*** Supplied material
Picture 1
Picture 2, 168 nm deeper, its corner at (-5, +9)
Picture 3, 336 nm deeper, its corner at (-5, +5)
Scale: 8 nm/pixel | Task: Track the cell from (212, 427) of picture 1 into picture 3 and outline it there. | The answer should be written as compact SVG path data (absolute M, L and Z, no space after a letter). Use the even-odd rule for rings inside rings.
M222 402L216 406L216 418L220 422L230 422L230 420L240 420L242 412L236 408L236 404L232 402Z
******
*** Supplied material
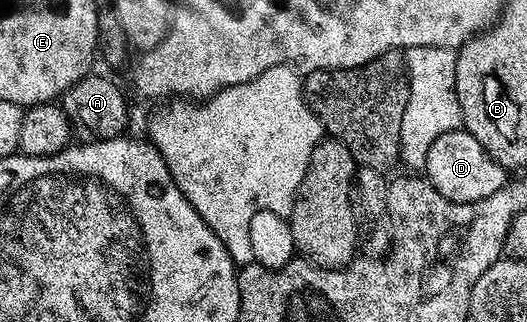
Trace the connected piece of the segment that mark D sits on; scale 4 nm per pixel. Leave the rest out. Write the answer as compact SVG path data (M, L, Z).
******
Whenever a line above includes "deeper", copy it in full.

Picture 2, 168 nm deeper, its corner at (-5, +9)
Picture 3, 336 nm deeper, its corner at (-5, +5)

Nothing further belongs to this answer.